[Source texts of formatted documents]
== Segment start ==

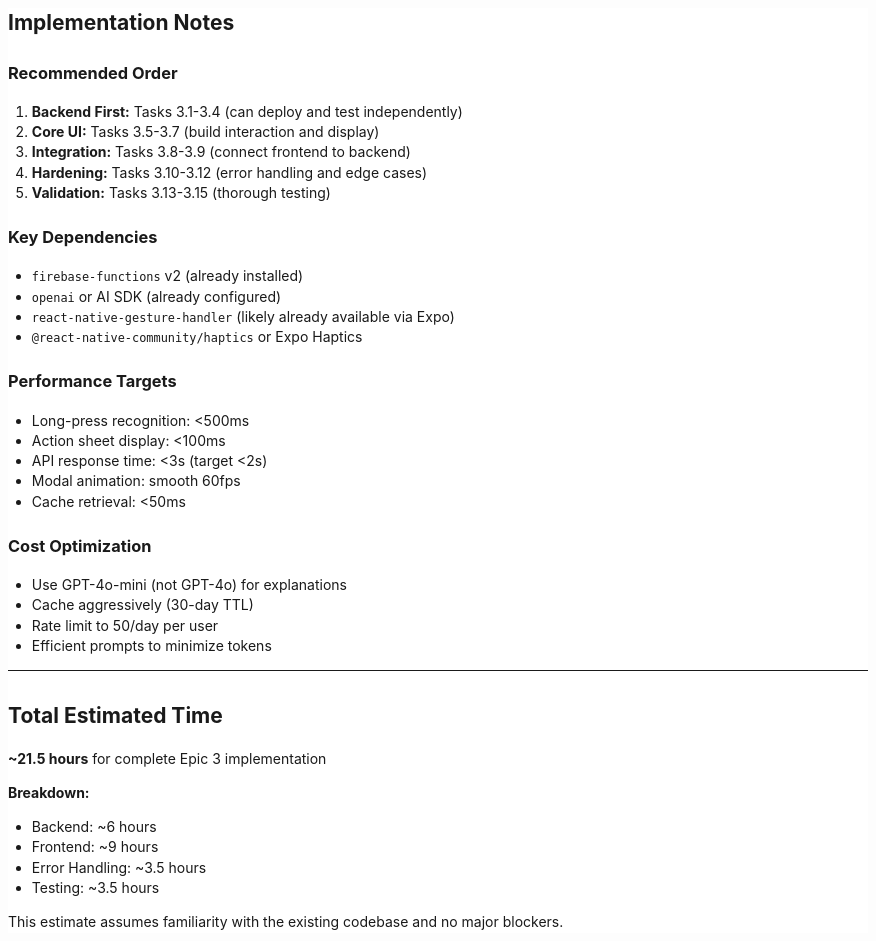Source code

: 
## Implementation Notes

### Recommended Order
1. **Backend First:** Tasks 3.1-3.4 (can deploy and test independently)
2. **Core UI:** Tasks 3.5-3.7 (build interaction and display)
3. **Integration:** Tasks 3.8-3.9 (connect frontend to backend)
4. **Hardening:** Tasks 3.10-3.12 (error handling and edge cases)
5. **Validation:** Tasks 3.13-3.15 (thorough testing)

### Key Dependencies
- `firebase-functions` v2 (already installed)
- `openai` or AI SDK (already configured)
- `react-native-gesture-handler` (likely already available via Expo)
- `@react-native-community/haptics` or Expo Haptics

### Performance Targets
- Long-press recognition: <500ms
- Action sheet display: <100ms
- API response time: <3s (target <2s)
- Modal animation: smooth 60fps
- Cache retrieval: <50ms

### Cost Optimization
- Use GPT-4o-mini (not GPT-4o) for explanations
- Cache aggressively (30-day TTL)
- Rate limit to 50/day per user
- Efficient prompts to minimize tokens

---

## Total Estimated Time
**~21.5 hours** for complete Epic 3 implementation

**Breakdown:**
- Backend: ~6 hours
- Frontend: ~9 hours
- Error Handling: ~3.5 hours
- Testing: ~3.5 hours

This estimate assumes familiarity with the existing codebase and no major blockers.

== Segment end ==

TO-DO ITEM
Print the lines above exactly as they appear, leaving out the pictures.

RESPONSE FOR THIS EXERCISE
Source code

: 
## Implementation Notes

### Recommended Order
1. **Backend First:** Tasks 3.1-3.4 (can deploy and test independently)
2. **Core UI:** Tasks 3.5-3.7 (build interaction and display)
3. **Integration:** Tasks 3.8-3.9 (connect frontend to backend)
4. **Hardening:** Tasks 3.10-3.12 (error handling and edge cases)
5. **Validation:** Tasks 3.13-3.15 (thorough testing)

### Key Dependencies
- `firebase-functions` v2 (already installed)
- `openai` or AI SDK (already configured)
- `react-native-gesture-handler` (likely already available via Expo)
- `@react-native-community/haptics` or Expo Haptics

### Performance Targets
- Long-press recognition: <500ms
- Action sheet display: <100ms
- API response time: <3s (target <2s)
- Modal animation: smooth 60fps
- Cache retrieval: <50ms

### Cost Optimization
- Use GPT-4o-mini (not GPT-4o) for explanations
- Cache aggressively (30-day TTL)
- Rate limit to 50/day per user
- Efficient prompts to minimize tokens

---

## Total Estimated Time
**~21.5 hours** for complete Epic 3 implementation

**Breakdown:**
- Backend: ~6 hours
- Frontend: ~9 hours
- Error Handling: ~3.5 hours
- Testing: ~3.5 hours

This estimate assumes familiarity with the existing codebase and no major blockers.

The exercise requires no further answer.